Good News Bears

The stream of information into my inforouter has reached an unmanagable level of overflow. This is bad news, forcing me into TechMeme, Scripting News, Valleywag, and Between the Lines as a triage strategy to become acceptably uninformed. However, this is good news, because the collapse of the inforouter paves the way for application strategies under direction of the user in charge.

Faced with some 1500 unread items in Rojo, spread across two rivers of news, I have now reached the point where, several years ago, I abandoned NetNewsWire. As the threshold crosses 400 items, I have to checkerboard between the two streams 100 items at a time. If the phone or email doesn't interrupt within 20 minutes, I may be able to descend to the next level. Without a solid block of time (at least 2 hours) I can't clear enough to ever catch up without resorting to some other scenario.

This is the same wall I hit with the New York Times and Wall Street Journal in print and then online some 18 and 6 months ago respectively. The resolution: I rely mostly on Peter O'Kelly's triage in the tech space; the Arts content is mostly lost. Google alerts on Beatles and West Wing sustain me for now. Taking that history as instructive, I would predict more alerts to cherry pick the Blogosphere spillover. Given the relatively high volume of citation of Gillmor and Gillmor Gang these days, that alert has kept the lions at bay to some extent.

Those who read between and beyond the no linking and xxx is dead themes may see that alerts are becoming a more and more fundamental gesture, both in how they suck the marrow out of the infostream and even more strategically, how they are perceived and folded into social contracts with the user in charge. Just as Engadget's 7 million page views offers a vision of the micromedia, so too does it presage the microglut that arrives within minutes of that success. How do we deal with increasingly alert-driven streams to maintain discoverability, context, and a sense of empowerment. Systems that fail that test will be discarded as quickly as I am flushed out of Rojo and into… what?

This is the moment where the commercial begins in the current model. Demo, discussion, denunciation, distraction — all tools of the trade, and to some significant extent deprecated in this next phase. What happens when Arrington, Malik, Wilson, and MacLeod hit the network with equally authoritative takes? For one, the silence of accelerated consensus a la the Gang wins over the individual endpoints. For another, the ahead-of-the-curve proposition becomes increasingly valuable. Watch Calacanis, the lightning rod. Watch Mernit, the synthesist. Watch the micromemes emerge from the boredom and ennui of the RSS rush hour.

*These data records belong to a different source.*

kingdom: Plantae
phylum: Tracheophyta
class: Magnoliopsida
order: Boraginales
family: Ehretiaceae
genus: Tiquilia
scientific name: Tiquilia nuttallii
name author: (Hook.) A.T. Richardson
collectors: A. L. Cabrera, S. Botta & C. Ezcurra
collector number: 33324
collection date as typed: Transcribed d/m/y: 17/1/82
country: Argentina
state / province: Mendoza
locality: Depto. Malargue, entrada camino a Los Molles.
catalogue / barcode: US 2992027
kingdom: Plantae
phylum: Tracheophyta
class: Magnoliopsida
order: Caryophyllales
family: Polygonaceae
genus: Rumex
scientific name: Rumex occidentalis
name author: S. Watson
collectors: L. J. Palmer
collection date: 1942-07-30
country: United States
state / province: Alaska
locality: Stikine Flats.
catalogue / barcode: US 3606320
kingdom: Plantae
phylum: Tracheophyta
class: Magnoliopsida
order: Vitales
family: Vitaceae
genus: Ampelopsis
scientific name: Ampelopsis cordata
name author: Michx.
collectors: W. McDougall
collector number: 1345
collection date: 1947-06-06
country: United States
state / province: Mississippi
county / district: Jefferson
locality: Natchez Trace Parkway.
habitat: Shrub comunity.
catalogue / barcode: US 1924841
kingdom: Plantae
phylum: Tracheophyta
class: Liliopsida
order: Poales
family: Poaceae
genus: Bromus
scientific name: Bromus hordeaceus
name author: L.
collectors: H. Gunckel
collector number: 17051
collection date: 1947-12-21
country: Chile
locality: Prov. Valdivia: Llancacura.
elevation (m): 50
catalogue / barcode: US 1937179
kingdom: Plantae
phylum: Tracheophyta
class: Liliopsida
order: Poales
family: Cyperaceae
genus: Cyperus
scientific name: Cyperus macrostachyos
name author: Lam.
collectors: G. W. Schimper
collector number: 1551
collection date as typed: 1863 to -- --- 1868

These are the early stage gesturers; the W.C. Fields cigar boxes being juggled while the core stream is delivered as "entertainment." These folks have the goods, they know it, and those executives who pretend they don't are in for a rough ride. I'll repeat that: We have the control, and we know it. No amount of slime or power politics will stop this. As Doc says, we're still throwing tea into Boston Harbor 200+ years later. And if you're not with us, get the hell out of the way. We wish you no ill will — well, nothing significant — but don't get between the mama bear and her cubs.

3 Responses to “Good News Bears”

  1. Amyloo

    >Get the hell out of the way.

    I think John Galt was all about something like that.

  2. Dick Rowan

    I sort of get it. Watching the gesturers, throwing tea, waiting for stuff to arise from the muck. What I do not get is your position. Simply stated. What do you stand for?

  3. Dana Gardner

    Who is John Galt?

    Steve: Good drum roll to the building crescendo that “when” is now. The “what” is pretty clear, the “why” is deafening, “who” and “where” are everybody all over, but it’s the “how” I need some help on. Looking forward to the details.